_Extracted data entries_
»»

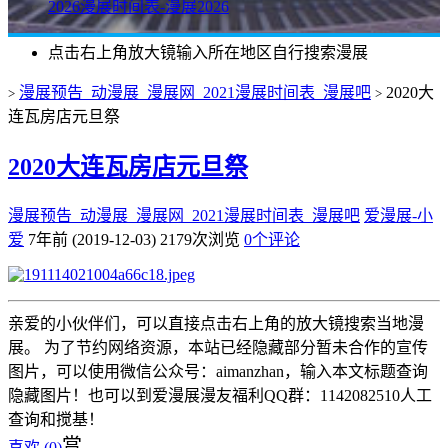
2026漫展时间表-漫展2026
点击右上角放大镜输入所在地区自行搜索漫展
漫展预告_动漫展_漫展网_2021漫展时间表_漫展吧
2020大
>
>
连瓦房店元旦祭
2020大连瓦房店元旦祭
漫展预告_动漫展_漫展网_2021漫展时间表_漫展吧
爱漫展-小
爱
7年前 (2019-12-03)
2179次浏览
0个评论
亲爱的小伙伴们，可以直接点击右上角的放大镜搜索当地漫
展。 为了节约网络资源，本站已经隐藏部分暂未合作的宣传
图片，可以使用微信公众号：aimanzhan，输入本文标题查询
隐藏图片！也可以到爱漫展漫友福利QQ群：1142082510人工
查询和搅基！
赏
喜欢 (
0
)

««

_TASK INSTRUCTIONS_
Copy every line of text from the data above word for word, leaving out the pictures.

_EXERCISE RESPONSE_
2026漫展时间表-漫展2026
点击右上角放大镜输入所在地区自行搜索漫展
漫展预告_动漫展_漫展网_2021漫展时间表_漫展吧
2020大
>
>
连瓦房店元旦祭
2020大连瓦房店元旦祭
漫展预告_动漫展_漫展网_2021漫展时间表_漫展吧
爱漫展-小
爱
7年前 (2019-12-03)
2179次浏览
0个评论
亲爱的小伙伴们，可以直接点击右上角的放大镜搜索当地漫
展。 为了节约网络资源，本站已经隐藏部分暂未合作的宣传
图片，可以使用微信公众号：aimanzhan，输入本文标题查询
隐藏图片！也可以到爱漫展漫友福利QQ群：1142082510人工
查询和搅基！
赏
喜欢 (
0
)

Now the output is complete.